Other organisations which develop custom solutions adopted Jade for the same reasons, including IBM Global Services Australia and Mi Services.
Another source of potential customers is Linc users. Jet (Jade enabling transition) allows them to migrate their applications off the mainframe. Understandably, it is not a business which Unisys is encouraging.
Simpson also tried to interest application developers in his new product, with limited success. While Auckland company Greentree used Jade to develop its next-generation accounting package, other New Zealand companies shied off.
Most say it is hard enough to sell their own product without having to sell an unknown platform as well - it is easier to say their application runs on Oracle or SQL Server or some other well-known brand.
Meanwhile, several of Jade Corporation's custom developments turned into products, including a healthcare management system, the student management system in use at Waikato University and Christchurch Polytechnic, and a system to manage cargo and container ports.

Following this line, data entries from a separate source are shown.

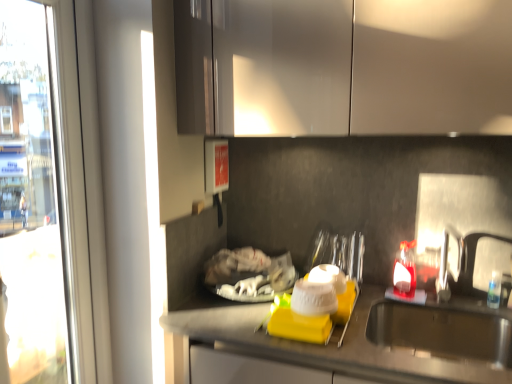
The image size is (512, 384). Describe the element at coordinates (405, 270) in the screenshot. I see `translucent glass bottle at right` at that location.

The image size is (512, 384). What do you see at coordinates (448, 317) in the screenshot?
I see `stainless steel sink at lower right` at bounding box center [448, 317].

You are a GUI agent. You are given a task and a screenshot of the screen. Output one action in this format:
    pyautogui.click(x=<x>, y=<y>)
    Task: Click on the glossy white cabinets at upper center
    
    Given the screenshot: What is the action you would take?
    pyautogui.click(x=343, y=67)

Would you say transparent glass window at left is to the left or to the right of glossy white cabinets at upper center in the picture?

In the image, transparent glass window at left appears on the left side of glossy white cabinets at upper center.

Which is in front, point (62, 104) or point (324, 82)?

The point (324, 82) is in front.

From a real-world perspective, is transparent glass window at left under glossy white cabinets at upper center?

Yes, from a real-world perspective, transparent glass window at left is beneath glossy white cabinets at upper center.

Which object is more forward, transparent glass window at left or glossy white cabinets at upper center?

transparent glass window at left is in front.

This screenshot has width=512, height=384. In order to click on window in front of the glossy white cabinets at upper center in this screenshot , I will do `click(83, 186)`.

How different are the orientations of glossy white cabinets at upper center and transparent glass window at left in degrees?

The angular difference between glossy white cabinets at upper center and transparent glass window at left is 90.6 degrees.

Would you say glossy white cabinets at upper center is to the left or to the right of transparent glass window at left in the picture?

glossy white cabinets at upper center is to the right of transparent glass window at left.

Is glossy white cabinets at upper center wider than transparent glass window at left?

Yes, glossy white cabinets at upper center is wider than transparent glass window at left.

Which of these two, satin nickel faucet at right or stainless steel sink at lower right, is wider?

stainless steel sink at lower right is wider.

Is satin nickel faucet at right further to camera compared to stainless steel sink at lower right?

That is True.

Looking at this image, can you tell me how much satin nickel faucet at right and stainless steel sink at lower right differ in facing direction?

satin nickel faucet at right and stainless steel sink at lower right are facing 6.47 degrees away from each other.

Considering the relative positions of satin nickel faucet at right and stainless steel sink at lower right in the image provided, is satin nickel faucet at right to the right of stainless steel sink at lower right from the viewer's perspective?

Yes.

Which is in front, point (112, 381) or point (448, 262)?

Positioned in front is point (448, 262).

Is transparent glass window at left oriented away from satin nickel faucet at right?

No, satin nickel faucet at right is not at the back of transparent glass window at left.

Considering the relative positions of transparent glass window at left and satin nickel faucet at right in the image provided, is transparent glass window at left to the right of satin nickel faucet at right from the viewer's perspective?

Incorrect, transparent glass window at left is not on the right side of satin nickel faucet at right.

Between translucent glass bottle at right and satin nickel faucet at right, which one appears on the right side from the viewer's perspective?

satin nickel faucet at right is more to the right.

Could satin nickel faucet at right be considered to be inside translucent glass bottle at right?

No, satin nickel faucet at right is not inside translucent glass bottle at right.

Looking at this image, is translucent glass bottle at right shorter than satin nickel faucet at right?

Yes, translucent glass bottle at right is shorter than satin nickel faucet at right.

Is translucent glass bottle at right far from satin nickel faucet at right?

translucent glass bottle at right is near satin nickel faucet at right, not far away.

Which is more to the right, translucent glass bottle at right or stainless steel sink at lower right?

stainless steel sink at lower right.

From a real-world perspective, is translucent glass bottle at right physically located above or below stainless steel sink at lower right?

From a real-world perspective, translucent glass bottle at right is physically above stainless steel sink at lower right.

Is translucent glass bottle at right inside the boundaries of stainless steel sink at lower right, or outside?

translucent glass bottle at right is located beyond the bounds of stainless steel sink at lower right.

Considering the sizes of objects translucent glass bottle at right and stainless steel sink at lower right in the image provided, who is thinner, translucent glass bottle at right or stainless steel sink at lower right?

Thinner between the two is translucent glass bottle at right.

In the image, is satin nickel faucet at right positioned in front of or behind transparent glass window at left?

satin nickel faucet at right is behind transparent glass window at left.

Is satin nickel faucet at right not within transparent glass window at left?

Yes, satin nickel faucet at right is outside of transparent glass window at left.

From the image's perspective, is satin nickel faucet at right positioned above or below transparent glass window at left?

Based on their image positions, satin nickel faucet at right is located beneath transparent glass window at left.

Does satin nickel faucet at right have a larger size compared to transparent glass window at left?

Incorrect, satin nickel faucet at right is not larger than transparent glass window at left.

At what (x,y) coordinates should I click in order to perform the action: click on cabinetry above the transparent glass window at left (from the image's perspective). Please return your answer as a coordinate pair (x, y). Image resolution: width=512 pixels, height=384 pixels. Looking at the image, I should click on (343, 67).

Leaving those product divisions within the larger technology company is a recipe for disaster. Making products requires a different mindset and different disciplines from project-oriented custom development.
To reach their potential, Jade's product verticals may need to be spun off, perhaps by float, perhaps by sale to a competitor.
The company needs to be clear about the core technology business. At the moment, the choice for most developers is between Java or Microsoft's .Net. Compelling arguments are needed for them to learn Jade.
If Jade technology had been developed in the labs of IBM or Hewlett-Packard, it would be backed by multimillion-dollar campaigns.
Instead, it has been incubated in what is essentially a family firm in a slow-moving city a long way from its markets.
If Jade is indeed a world-class technology, Carr and Simpson need to build a world-class company to expand it, or watch it die a slow death.